The Monitor GTLO
- July 27, 2005
- Type: Daily newspaper
- Format: Broadsheet
- Owner: AIM Media Texas
- Publisher: Stephan T. Wingert
- Editor: Stephan T. Wingert
- Founded: 1909
- Language: English
- Headquarters: 1400 E. Nolana Loop McAllen, TX 78504 United States
- Circulation: 13,607 (as of 2023)
- OCLC number: 14375474
- Website: myrgv.com/category/the-monitor/

= The Monitor (Texas) =

Newspaper in McAllen, Texas, United States

The Monitor is a newspaper in McAllen, Texas, United States. Along with the Valley Morning Star and The Brownsville Herald, The Monitor is part of MyRGV, the umbrella publication company for the three newspapers.

== History ==
It was owned by Freedom Communications until 2012, when Freedom papers in Texas were sold to AIM Media Texas. In 2021, The Monitor merged with Valley Morning Star and The Brownsville Herald to form MyRGV.

The Monitors Spanish-language sister paper, La Frontera, shut down in 2009. It shares content with the Valley Morning Star and The Brownsville Herald.

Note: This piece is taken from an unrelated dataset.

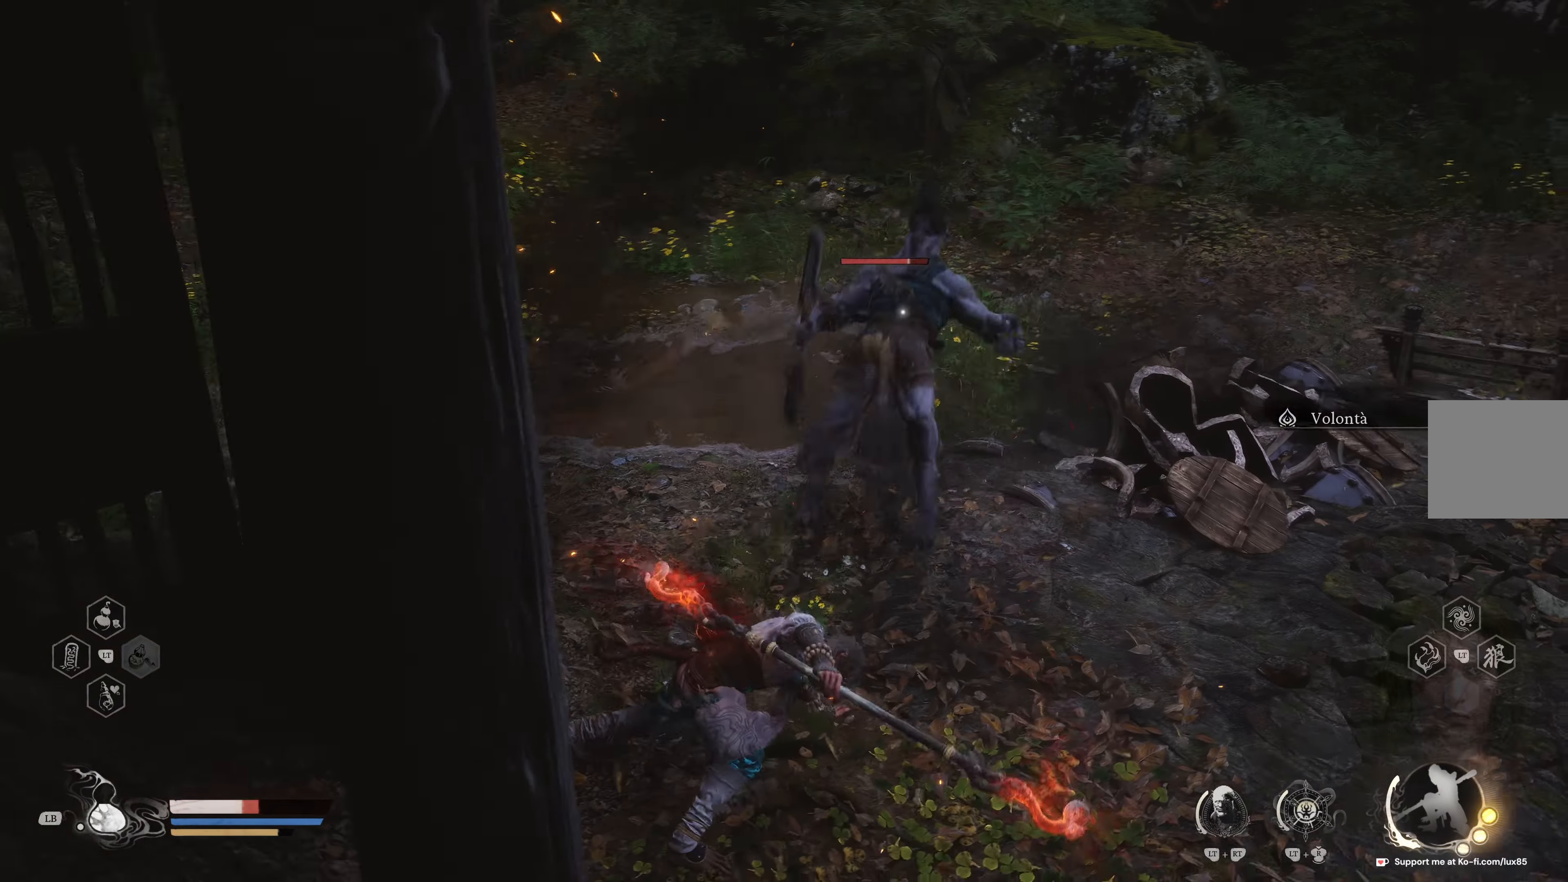
{"buttons": [], "left_stick": "up-left", "right_stick": "center", "events": [[17, "B", "down"], [100, "B", "up"], [117, "left_stick", "up-right"], [183, "B", "down"], [250, "B", "up"], [250, "left_stick", "up"], [483, "left_stick", "up-left"]]}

Both are also owned by AIM Media Texas.

Both its former publisher, M. Olaf Frandsen, and its former editor-in-chief, Steve Fagan, have worked at Pulitzer-winning newspapers. Frandsen was editor-in-chief of the Odessa American in 1988 when the paper won the Pulitzer for spot news photography. Frandsen now is editor and publisher of the Salina, KS, Journal, a member of Harris Enterprises Inc.

In 2017 The Monitor partnered with Quartz to report on the issues of climate change in McAllen and Reynosa. The project was funded by a grant from The Center for Cooperative Media.

In 2021 The Monitor merged online with the Valley Morning Star and The Brownsville Herald.